Abfallwirtschaft - SP Valentin: "Novelle zum AWG bringt weder Änderungen für Unternehmen noch neue Gebühren"

Für ÖVP ist Novelle offenbar zu komplex, um sie zu verstehen

Wien (OTS/SPW-K) - "Ein kurzer Vergleich der Jetztfassung mit der Novelle des Abfall Wirtschafts Gesetzes (AWG) reicht, um zu sehen, dass natürlich keine neuen Gebühren folgen. Es geht in der Novelle einzig um Begriffspräzisierungen und Anpassungen an Bundesvorgaben", sagt der Vorsitzende des Umweltausschusses, SPÖ-Gemeinderat Erich Valentin. "Aber wer sich - wie die ÖVP - im Dauerwahlkampf befindet, hat wohl keine Zeit und Muße, sich um die wesentlichen Dinge einer Novelle zu kümmern", kritisiert Valentin.

"Es ist ungeheuerlich, mit welchen Unwahrheiten die ÖVP hier Panikmache betreibt. Für die Konsumenten ändert sich nichts, auch nicht für die Unternehmen. Sie können unter denselben Rahmenbedingungen wie bisher - entweder über die MA 48 oder private Entsorger - entsorgen lassen", stellt Valentin klar.

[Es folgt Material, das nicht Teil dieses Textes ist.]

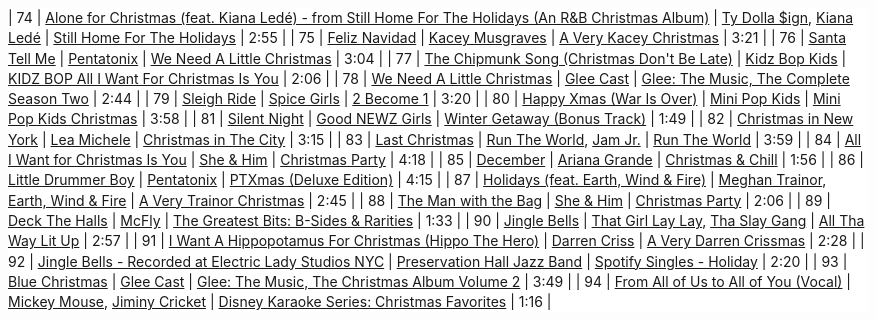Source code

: | 74 | [Alone for Christmas \(feat\. Kiana Ledé\) \- from Still Home For The Holidays \(An R&B Christmas Album\)](https://open.spotify.com/track/1CCBd0tgDe1Diql27LeqZ0) | [Ty Dolla $ign](https://open.spotify.com/artist/7c0XG5cIJTrrAgEC3ULPiq), [Kiana Ledé](https://open.spotify.com/artist/7jZMxhsB8djyIbYmoiJSTs) | [Still Home For The Holidays](https://open.spotify.com/album/7FAqu4DgE3XkBzq8ub8dBv) | 2:55 |
| 75 | [Feliz Navidad](https://open.spotify.com/track/7DNB4gBzWIe8Pwml3hGHbH) | [Kacey Musgraves](https://open.spotify.com/artist/70kkdajctXSbqSMJbQO424) | [A Very Kacey Christmas](https://open.spotify.com/album/7sIB15nu0Rp1vR8wXnTx3a) | 3:21 |
| 76 | [Santa Tell Me](https://open.spotify.com/track/5kQ6UcHEUizCPFQM3E3dZ0) | [Pentatonix](https://open.spotify.com/artist/26AHtbjWKiwYzsoGoUZq53) | [We Need A Little Christmas](https://open.spotify.com/album/090o9kMZEhvkB5Vw211meV) | 3:04 |
| 77 | [The Chipmunk Song \(Christmas Don't Be Late\)](https://open.spotify.com/track/3GCJUgTGtWMHdefIEyN3iD) | [Kidz Bop Kids](https://open.spotify.com/artist/1Vvvx45Apu6dQqwuZQxtgW) | [KIDZ BOP All I Want For Christmas Is You](https://open.spotify.com/album/4UIjCbV9zBubJIlblCdG2F) | 2:06 |
| 78 | [We Need A Little Christmas](https://open.spotify.com/track/1KTopLtzIdyLEa9fxSlpjp) | [Glee Cast](https://open.spotify.com/artist/0SCbttzoZTnLFebDYmAWCm) | [Glee: The Music, The Complete Season Two](https://open.spotify.com/album/6WlzaRoDShdgVgaqJRjyNH) | 2:44 |
| 79 | [Sleigh Ride](https://open.spotify.com/track/5y62ADY0ZgH2Q3mhiZ1bZL) | [Spice Girls](https://open.spotify.com/artist/0uq5PttqEjj3IH1bzwcrXF) | [2 Become 1](https://open.spotify.com/album/66BdpsScvv2guA3SqcITRG) | 3:20 |
| 80 | [Happy Xmas \(War Is Over\)](https://open.spotify.com/track/1zaWQe9uY98hFWyQVe5Duz) | [Mini Pop Kids](https://open.spotify.com/artist/2VAjBQ6cM2faT2UKxONV93) | [Mini Pop Kids Christmas](https://open.spotify.com/album/62F8g6Yj3GHsl6cK8dNnVP) | 3:58 |
| 81 | [Silent Night](https://open.spotify.com/track/7CDYiIMkpvCWVsJXJRX4o5) | [Good NEWZ Girls](https://open.spotify.com/artist/72RsQdxG1n4NDTHnP9e4zs) | [Winter Getaway \(Bonus Track\)](https://open.spotify.com/album/2YuXNTjxS4DR2oTMJhjIiB) | 1:49 |
| 82 | [Christmas in New York](https://open.spotify.com/track/6ojf8Uq0jgu9zJggnifDHg) | [Lea Michele](https://open.spotify.com/artist/16rJDrSGCHMXjPUuKwQcvp) | [Christmas in The City](https://open.spotify.com/album/2Fj2qfm8s99jksE5aTuyaC) | 3:15 |
| 83 | [Last Christmas](https://open.spotify.com/track/69aKn80Yx1ngSB0z5tDEt8) | [Run The World](https://open.spotify.com/artist/0cInwP8nWQOIaTXvjbnh7M), [Jam Jr.](https://open.spotify.com/artist/1XCnotN3MszWUMW7BdXc1u) | [Run The World](https://open.spotify.com/album/0jlbQ2PsLtIzya4g9xuKul) | 3:59 |
| 84 | [All I Want for Christmas Is You](https://open.spotify.com/track/1j75fzIDImv5G7NvSW9FNK) | [She & Him](https://open.spotify.com/artist/3CIRif6ZAedT7kZSPvj2A4) | [Christmas Party](https://open.spotify.com/album/4s3vR4B3qPc9U5Gs1NPxLR) | 4:18 |
| 85 | [December](https://open.spotify.com/track/7zrhy9OhtcO7MdIvbbJiOa) | [Ariana Grande](https://open.spotify.com/artist/66CXWjxzNUsdJxJ2JdwvnR) | [Christmas & Chill](https://open.spotify.com/album/6yi7FjzeCHGVJJAdWRYAmk) | 1:56 |
| 86 | [Little Drummer Boy](https://open.spotify.com/track/7BvCDrlYwJ5D9RUqvvs3BT) | [Pentatonix](https://open.spotify.com/artist/26AHtbjWKiwYzsoGoUZq53) | [PTXmas \(Deluxe Edition\)](https://open.spotify.com/album/5ZwH7KH8Zw0m76hYwANMos) | 4:15 |
| 87 | [Holidays \(feat\. Earth, Wind & Fire\)](https://open.spotify.com/track/0Yeh2VJCsxSgbftSGTiUbN) | [Meghan Trainor](https://open.spotify.com/artist/6JL8zeS1NmiOftqZTRgdTz), [Earth, Wind & Fire](https://open.spotify.com/artist/4QQgXkCYTt3BlENzhyNETg) | [A Very Trainor Christmas](https://open.spotify.com/album/2Mb2HvX9H2J98qOvZGdsFf) | 2:45 |
| 88 | [The Man with the Bag](https://open.spotify.com/track/3Ca9kAAlWyIyCQaSJhRXyD) | [She & Him](https://open.spotify.com/artist/3CIRif6ZAedT7kZSPvj2A4) | [Christmas Party](https://open.spotify.com/album/4s3vR4B3qPc9U5Gs1NPxLR) | 2:06 |
| 89 | [Deck The Halls](https://open.spotify.com/track/3gDdxePgl7W8EbLLgaqrxe) | [McFly](https://open.spotify.com/artist/47izDDvtOxxz3FzHYuUptd) | [The Greatest Bits: B\-Sides & Rarities](https://open.spotify.com/album/1zgFMroSTd9f0lr2qRxgqH) | 1:33 |
| 90 | [Jingle Bells](https://open.spotify.com/track/39QghbsMOifzbwiPxSABXV) | [That Girl Lay Lay](https://open.spotify.com/artist/6GVYRmhvBibjGCythicOlZ), [Tha Slay Gang](https://open.spotify.com/artist/34VL14T5ubMW3QNw32vIKe) | [All Tha Way Lit Up](https://open.spotify.com/album/5wRK5FoW9Q1LnGrGTplKhM) | 2:57 |
| 91 | [I Want A Hippopotamus For Christmas \(Hippo The Hero\)](https://open.spotify.com/track/6qE5c4FQ8NVl6JcUgQhGbX) | [Darren Criss](https://open.spotify.com/artist/3nQ59hkeciYoR6RreQL4Rv) | [A Very Darren Crissmas](https://open.spotify.com/album/25CNxbRl0AtnFE05COz6NC) | 2:28 |
| 92 | [Jingle Bells \- Recorded at Electric Lady Studios NYC](https://open.spotify.com/track/0MxRRwGZhC4eWNhbqcLkDI) | [Preservation Hall Jazz Band](https://open.spotify.com/artist/2S0rCVs10P1Q0v51wmOrM5) | [Spotify Singles \- Holiday](https://open.spotify.com/album/76CnhLRU413n1WfIqbsGT3) | 2:20 |
| 93 | [Blue Christmas](https://open.spotify.com/track/5ZJ0rtmWHNhTNkwQHXWE1E) | [Glee Cast](https://open.spotify.com/artist/0SCbttzoZTnLFebDYmAWCm) | [Glee: The Music, The Christmas Album Volume 2](https://open.spotify.com/album/36JazNEMaqw6INzRhyXZMz) | 3:49 |
| 94 | [From All of Us to All of You \(Vocal\)](https://open.spotify.com/track/2BioJ9vMH7Q2zlHwhRxYv8) | [Mickey Mouse](https://open.spotify.com/artist/6w6OUqDUOPDvEHY85kbJRE), [Jiminy Cricket](https://open.spotify.com/artist/0L8jjZr2Ag97q3aA4oOWfV) | [Disney Karaoke Series: Christmas Favorites](https://open.spotify.com/album/7MSbUvIDohwn3rvOmpQ3dm) | 1:16 |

Gerne stellt er der Wiener ÖVP die Textpassagen zur Verfügung, die eindeutig erkennen lassen, dass es in der Novelle weder um neue Gebühren noch sonstige Dinge geht, die die ÖVP hier unterstellt. Der vielzitierte Paragraf 34 regelt einzig und allein, wofür die MA 48 die Müllgebühr einhebt. Änderungen gibt es lediglich im ersten Satz.

Derzeitige Fassung §34

§ 34. (1) Die Stadt Wien als Gemeinde wird ermächtigt, für die Bereitstellung und Benützung von öffentlichen Einrichtungen zur Entsorgung von Abfällen (§ 4 Abs. 1) auf Grund eines Gemeinderatsbeschlusses eine Abgabe zu erheben.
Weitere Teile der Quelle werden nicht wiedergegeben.